Another effect of the cuts is that a lengthening list of secondary sports is struggling to find airtime on the networks. For a while this year, it was questionable whether any network would buy the rights to next summer's U.S. Olympic trials in track and field, swimming and other sports. ABC eventually purchased them for $3 million when NBC, which is carrying the Summer Olympics two months later, refused to go higher than $2.5 million. Once upon a time, the network owning rights to the Olympics wouldn't have dreamed of not televising the U.S. trials. The trials, however, didn't come to the networks prepackaged and presold, and that, as we shall see, can be critical.

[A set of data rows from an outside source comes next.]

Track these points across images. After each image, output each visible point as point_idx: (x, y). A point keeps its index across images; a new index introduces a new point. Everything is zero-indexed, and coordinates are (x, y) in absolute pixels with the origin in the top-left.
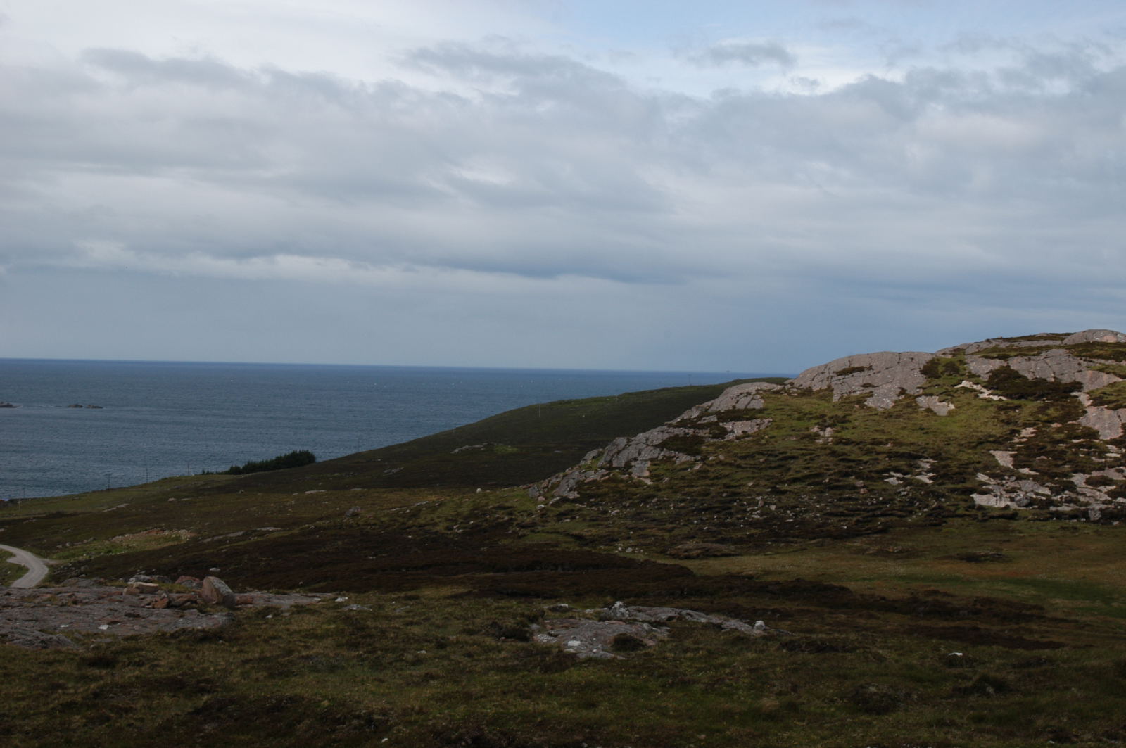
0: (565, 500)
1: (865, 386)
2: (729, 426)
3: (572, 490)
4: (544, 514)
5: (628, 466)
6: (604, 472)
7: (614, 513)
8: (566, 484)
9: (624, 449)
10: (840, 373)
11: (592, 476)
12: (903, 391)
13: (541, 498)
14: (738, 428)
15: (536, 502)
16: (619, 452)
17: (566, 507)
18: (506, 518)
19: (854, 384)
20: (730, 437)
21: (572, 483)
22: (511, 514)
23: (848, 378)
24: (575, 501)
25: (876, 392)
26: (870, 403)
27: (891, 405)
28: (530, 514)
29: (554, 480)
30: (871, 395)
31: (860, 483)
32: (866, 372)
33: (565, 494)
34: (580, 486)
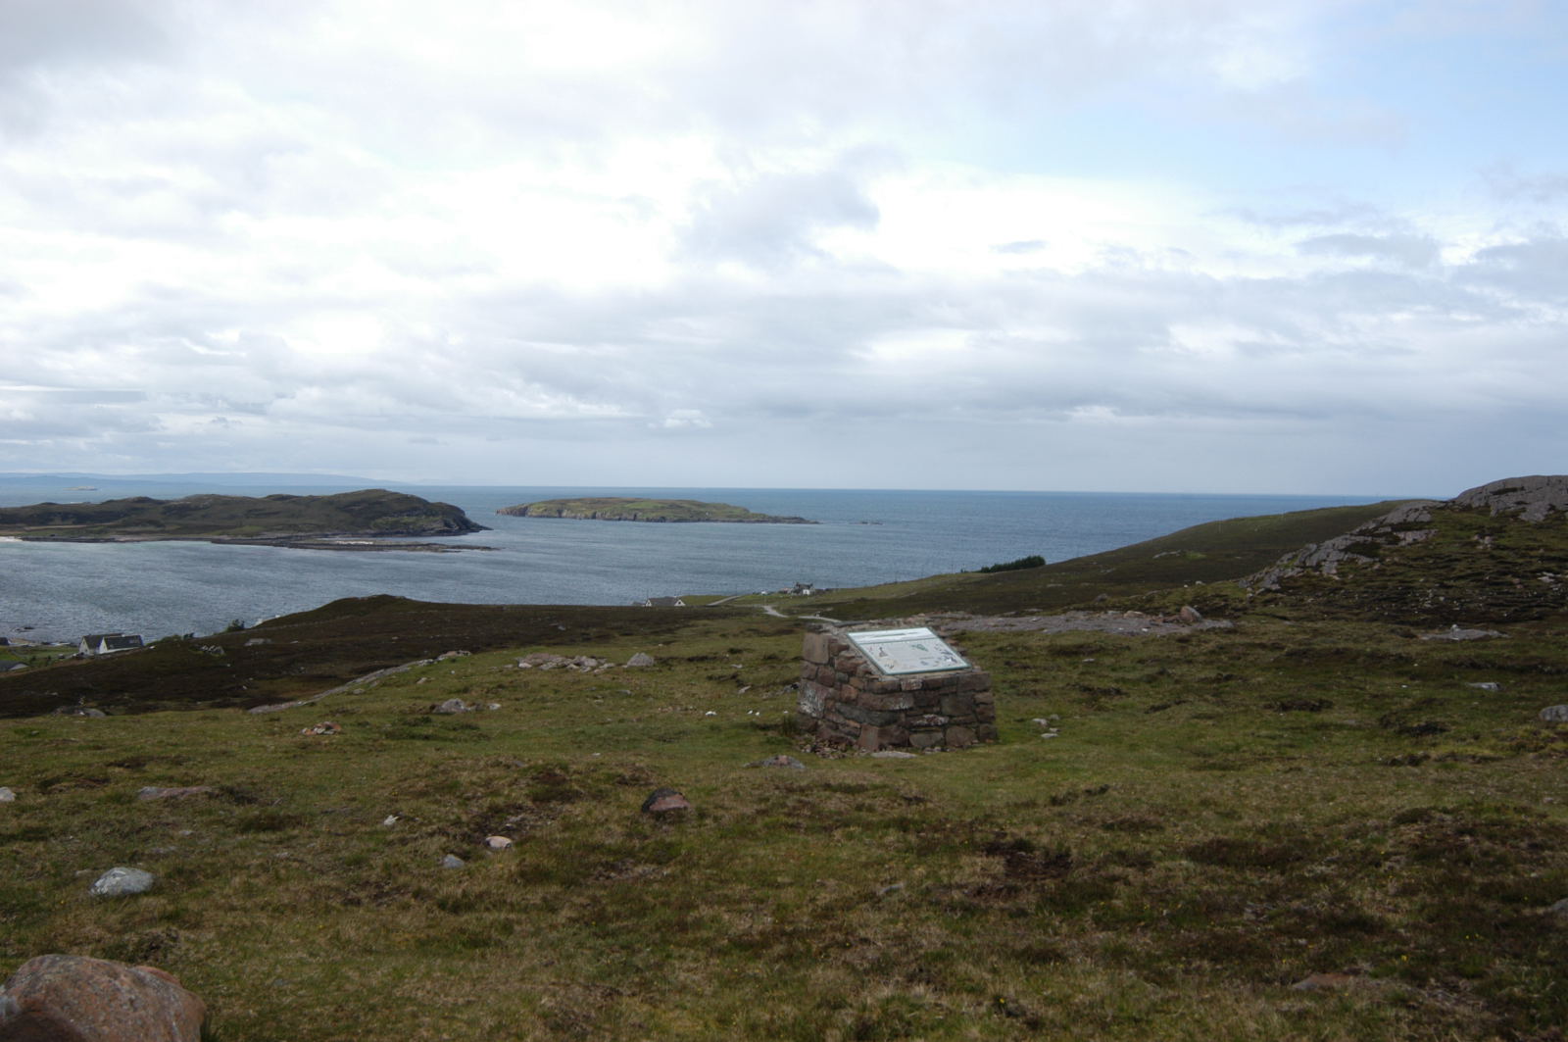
0: (1268, 591)
1: (1519, 503)
2: (1401, 535)
3: (1274, 583)
4: (1252, 601)
5: (1318, 567)
6: (1299, 569)
7: (1310, 600)
8: (1269, 578)
9: (1315, 552)
10: (1495, 493)
11: (1290, 573)
12: (1552, 507)
13: (1249, 589)
14: (1410, 537)
15: (1245, 592)
16: (1311, 555)
17: (1269, 596)
18: (1223, 603)
19: (1510, 501)
20: (1403, 543)
21: (1273, 577)
22: (1225, 600)
23: (1504, 498)
24: (1277, 591)
25: (1528, 508)
26: (1523, 517)
27: (1542, 518)
28: (1241, 601)
29: (1258, 576)
30: (1524, 510)
31: (1516, 580)
32: (1519, 493)
33: (1269, 586)
34: (1280, 580)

As soon as the accountants took over, something called "sponsor-funded programming" became the new religion. Within the last two years or so, sponsors not only have struck dozens of deals with organizers to attach their names to events, but they also have bought huge chunks of airtime so the networks will mention them dozens of times within the noncommercial body of the telecast. For example, two years ago, NBC aired the Sunkist Fiesta Bowl without mentioning Sunkist, which had paid the bowl committee to have its name attached to the game. Why wouldn't NBC play ball? Because Sunkist had not bought 30% of NBC's ad time. Last year Sunkist anted up, and, glory be, the network suddenly started calling the game the Sunkist Fiesta Bowl.

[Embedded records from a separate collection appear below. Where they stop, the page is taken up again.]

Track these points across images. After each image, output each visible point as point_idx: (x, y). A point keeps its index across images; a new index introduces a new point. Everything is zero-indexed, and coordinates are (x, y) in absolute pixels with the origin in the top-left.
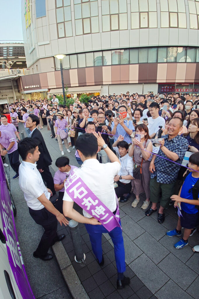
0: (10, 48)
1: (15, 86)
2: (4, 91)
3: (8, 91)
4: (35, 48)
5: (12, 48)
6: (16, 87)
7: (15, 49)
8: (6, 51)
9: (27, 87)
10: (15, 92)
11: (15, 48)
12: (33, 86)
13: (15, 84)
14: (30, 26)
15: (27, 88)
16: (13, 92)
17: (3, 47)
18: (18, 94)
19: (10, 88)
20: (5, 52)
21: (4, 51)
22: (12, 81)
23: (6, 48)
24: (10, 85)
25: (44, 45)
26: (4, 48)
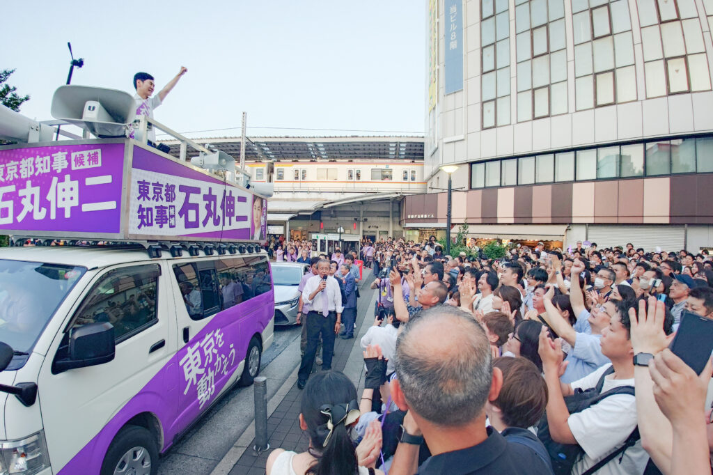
0: (401, 145)
1: (396, 212)
2: (375, 219)
3: (382, 219)
4: (437, 148)
5: (404, 145)
6: (397, 214)
7: (411, 146)
8: (394, 149)
9: (412, 217)
10: (394, 222)
11: (410, 144)
12: (422, 216)
13: (396, 209)
14: (434, 109)
15: (411, 219)
16: (389, 222)
17: (389, 143)
18: (398, 228)
19: (385, 215)
20: (392, 151)
21: (391, 149)
22: (391, 204)
23: (394, 145)
24: (387, 210)
25: (455, 142)
26: (391, 145)
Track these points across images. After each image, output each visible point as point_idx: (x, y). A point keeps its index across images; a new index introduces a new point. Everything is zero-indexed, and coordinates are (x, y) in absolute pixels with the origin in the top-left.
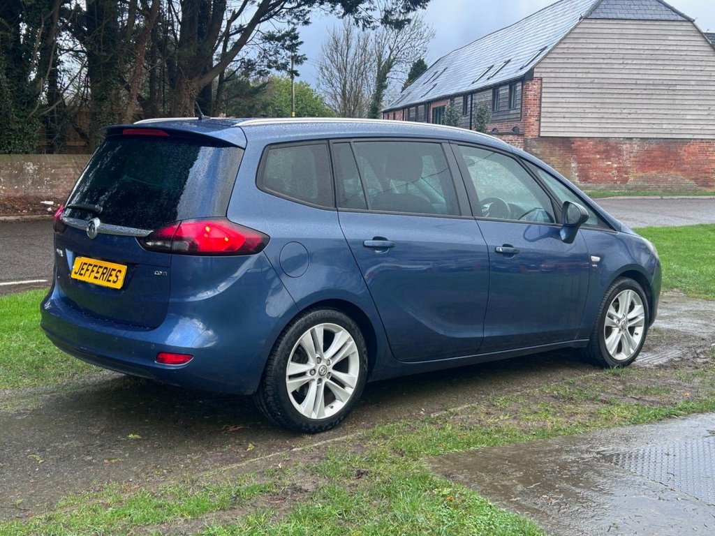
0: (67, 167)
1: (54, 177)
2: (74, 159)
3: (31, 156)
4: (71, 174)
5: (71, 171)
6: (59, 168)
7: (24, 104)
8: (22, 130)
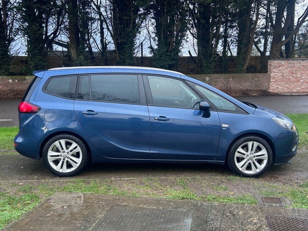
0: (221, 78)
1: (216, 82)
2: (224, 75)
3: (208, 75)
4: (222, 81)
5: (223, 80)
6: (218, 79)
7: (209, 56)
8: (207, 66)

A flood of events now arrives at each network's doorstep presold and, in many cases, outsider-produced. Do the networks love it? Absolutely. They can focus their sales staff on selling the major revenue-producers, such as football, baseball and basketball. Do the events' independent packagers love it? You bet. They can make a profit when the networks frequently can't, because they find it easier than the networks to bypass union crews. Do the sponsors love it? Sure. Not only is the company's name seen and heard throughout the event, but at the conclusion, a company exec gets to hand out the winner's check on air as well.

Item: At the end of the Shearson Lehman Brothers tennis tournament in May. ABC ran three minutes into network and affiliate news time so that Shearson vice-chairman Hardwick Simmons could present an oversized check to the winner, Andres Gomez. "We felt it was important to Shearson. which supported the telecast and the event at a significant level," says ABC programming chief Bob Iger.

"It used to be that the ratings were directly related to the profitability of a show," says Sean McManus, a vice-president with a sports packaging house called Trans World International, who until last month was NBC's vice-president for sports programming. "That's no longer the case. I don't need to get good ratings for some of my tennis or anthology events to make a very healthy profit."